Als petekind maakten tante Jeanette en oom Hens altijd de tijd om op je verjaardag te komen. Toen ik 8 was kreeg ik een heuse glijbaan. Welk kind wil dat nou niet Met de hele buurt op de glijbaan. Het ding paste nauwelijks in de schuur. Was ook twee keer zo groot als ik.
Je hoeft zelf geen kinderen te hebben om te begrijpen wat er in het hoofd van een klein menneke als ik omging. Tante Jeanette deed dat perfect.  Dat getuigt van een bijzonder soort warmte en zachtheid. Tijdens de de eucharistieviering eerder vanmiddag in de Begijnkapel gaf oom Hens ook een treffend voorbeeld. De tiener die juf Jeanette na al die jaren nog herkent. En natuurlijk juf die haar kent en haar naam weet. Heel erg op mensen gericht, op een goede, positieve manieren. Dat zouden meer mensen moeten doen.

 

En nu

Nadat ik in Rotterdam ging studeren, werd het contact minder. Achtien jaar en losgelaten in de grote stad. Zo werkt het leven. Eigenlijk is dat best jammer.

De laatste jaren elkaar toch weer vaker gezien. Erg fijn moet ik zeggen.  Een aantal jaar geleden op een mooie voorjaarszondag naar Laren gereden en heerlijk geluncht. Natuurlijk liep het flink uit. van 10 tot 4 ofzo. Dat is altijd een goed teken.

Tante Jeanette komt uit een groot gezin van tien kinderen, waarvan de broers altijd graag zingen. Nu mijn vader gepensioneerd is, zingt hij meer. Een van de koren waarvan hij lid is, gaf een optreden. Dat was twee jaar geleden en na afloop gingen we uit eten. Tante Jeanette, Oom Hens, Pap en ik samen met de rest van de vereniging.

Toeval bestaat niet? Geen idee, maar de man naast wie we aan tafel zaten, had in het huis aan de Schiedamseweg in Rotterdam, waar tante Jeanette en de rest van de kinderen opgegroeid zijn, gewoond.  Volgens mij zo’n tien jaar geleden nadat de familie naar Breda verhuisd was.

Dolle pret natuurlijk. Tante jeanette genoot ervan. Wel viel me toen al op dat ze vergeetachtig werd. “Gaan we met de auto, Hens” Dat mag als je zo’n respectabele leeftijd bereikt.
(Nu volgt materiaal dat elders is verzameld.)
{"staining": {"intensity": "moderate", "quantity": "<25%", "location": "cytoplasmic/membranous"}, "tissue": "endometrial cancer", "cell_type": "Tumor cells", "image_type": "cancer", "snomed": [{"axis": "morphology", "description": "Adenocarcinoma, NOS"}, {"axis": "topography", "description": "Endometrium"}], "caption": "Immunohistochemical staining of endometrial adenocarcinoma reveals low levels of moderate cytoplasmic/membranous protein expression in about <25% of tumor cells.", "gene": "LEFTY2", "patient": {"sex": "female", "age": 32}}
Een jaar geleden een groot feest voor ons Pa, lekker uit eten. Ik merkte inderdaad dat het vergeetachtige sterker werd.

Exact weet ik het niet meer. Ik denk dat het een paar maanden geleden was dat ik tante Jeanette voor het laatst zag. Het koor gaf weer een uitvoering en na afloop gingen we met z’n vieren gezwllig uit eten. De ziekte begon in toenemende mate zijn tol te eisen. Ik merkte het ook aan oom Hens. Logisch natuurlijk maar desondanks.

Natuurlijk wist ik dat tante Jeanette achteruit ging. Maar toen pap vorige week belde was ik enorm verrast. Zoals altijd denk je “alle tijd in de wereld” Die is er nooit.

Van een afstand heb ik gezien hoe oom Hens de laatste jaren voor tante Jeanette heeft, gezorgd ook al viel het hem ongetwijfeld zwaar. Het moet een moeilijke taak zijn geweest. Ik heb veel bewondering en respect voor wat u heeft gedaan. En ik weet dat ik niet de enige ben.

Oom Hens, ondanks dat slechts maar woorden zijn, wil ik u heel veel sterkte wensen. Natuurlijk ook de andere familieleden en alle andere aanwezigen wens ik veel sterkte.